Pour l’ex-président, «ces groupes politiques sont en train de détruire ce que nous avons bâti ces dix dernières années en termes de promotion de la démocratie. Quand j’étais au pouvoir, je n’ai jamais accepté de personnaliser la gestion de l’UPR. Les responsables politiques qui travaillent aujourd’hui à la violation de la Constitution, sont les mêmes qui avaient fait campagne pour que je fasse un troisième mandat. Ce que j’ai refusé dans l’intérêt de la Mauritanie.»

Mais pour cette conférence que ne fut son calvaire, car l’ex chef d’Etat de Mauritanie, a vainement cherché un hôtel pour organiser ladite rencontre avec la presse. Toutes ses demandes de location sont restées sans suite. Il a dû se résoudre, à l’organiser au milieu de la nuit, à son domicile. Sans oublier le boycott des médias officiels mauritaniens. Mieux, seuls deux des 27 membres d’une commission qui assure la gestion dudit parti qu’il a fondé il y a 10 ans, étaient présents.

Comme on le voit, Ould Abdel Aziz sera davantage réduit au silence, d’autant plus que Mohamed Ould Ghazouani, a décidé de ne plus lui laisser cette puissante rampe de lancement politique qu’est l’UPR à la solde de son ex parrain.

Joseph Kabila, un autre cas
En République démocratique du Congo, Joseph Kabila dans un jeu de domino dont lui seul a le secret, a cédé le fauteuil de président à Félix Tshisekedi.

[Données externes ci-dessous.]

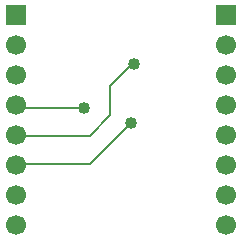
<source format=gbl>
G04 DipTrace 3.2.0.1*
G04 MSP430Diptracetut.gbl*
%MOIN*%
G04 #@! TF.FileFunction,Copper,L2,Bot*
G04 #@! TF.Part,Single*
G04 #@! TA.AperFunction,Conductor*
%ADD14C,0.008*%
G04 #@! TA.AperFunction,ComponentPad*
%ADD16R,0.066929X0.066929*%
%ADD17C,0.066929*%
G04 #@! TA.AperFunction,ViaPad*
%ADD19C,0.04*%
%FSLAX26Y26*%
G04*
G70*
G90*
G75*
G01*
G04 Bottom*
%LPD*%
X867701Y901874D2*
D14*
X729906Y764079D1*
X483843D1*
Y759748D1*
X710220Y949118D2*
X494472D1*
X483843Y959748D1*
X879512Y1098724D2*
X871638D1*
X796835Y1023921D1*
Y925496D1*
X729906Y858567D1*
X485024D1*
X483843Y859748D1*
D19*
X879512Y1098724D3*
X710220Y949118D3*
X867701Y901874D3*
D16*
X483843Y1259748D3*
D17*
Y1159748D3*
Y1059748D3*
Y959748D3*
Y859748D3*
Y759748D3*
Y659748D3*
Y559748D3*
D16*
X1183843Y1259748D3*
D17*
Y1159748D3*
Y1059748D3*
Y959748D3*
Y859748D3*
Y759748D3*
Y659748D3*
Y559748D3*
M02*

</source>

Celui-ci, très marginé depuis un an, hausse de plus en plus le ton et tente de désintégrer la coalition qui les lie.

En effet, à l’étroit depuis un an, le président de RDC, menace de dissoudre le Parlement sur lequel, Joseph Kabila à la haute main. L’ancien président de la RDC qui a transmis le pouvoir à cet opposant, doit-il regretter son choix ? Apparemment non. Et ce pour plusieurs raisons.

D’abord, Félix Tshisekedi de tous les opposants de RDC, est le moins dangereux. Joseph Kabila peut mieux le ‘’domestiquer’’ que les autres. Mieux, il a encore tout son réseau de même que sa puissance financière et sa majorité parlementaire. En RDC, tout peut désormais basculer. Mais pour le moment, Joseph Kabila, a un sort mieux envié que ses collègues de la Mauritanie et de l’Angola.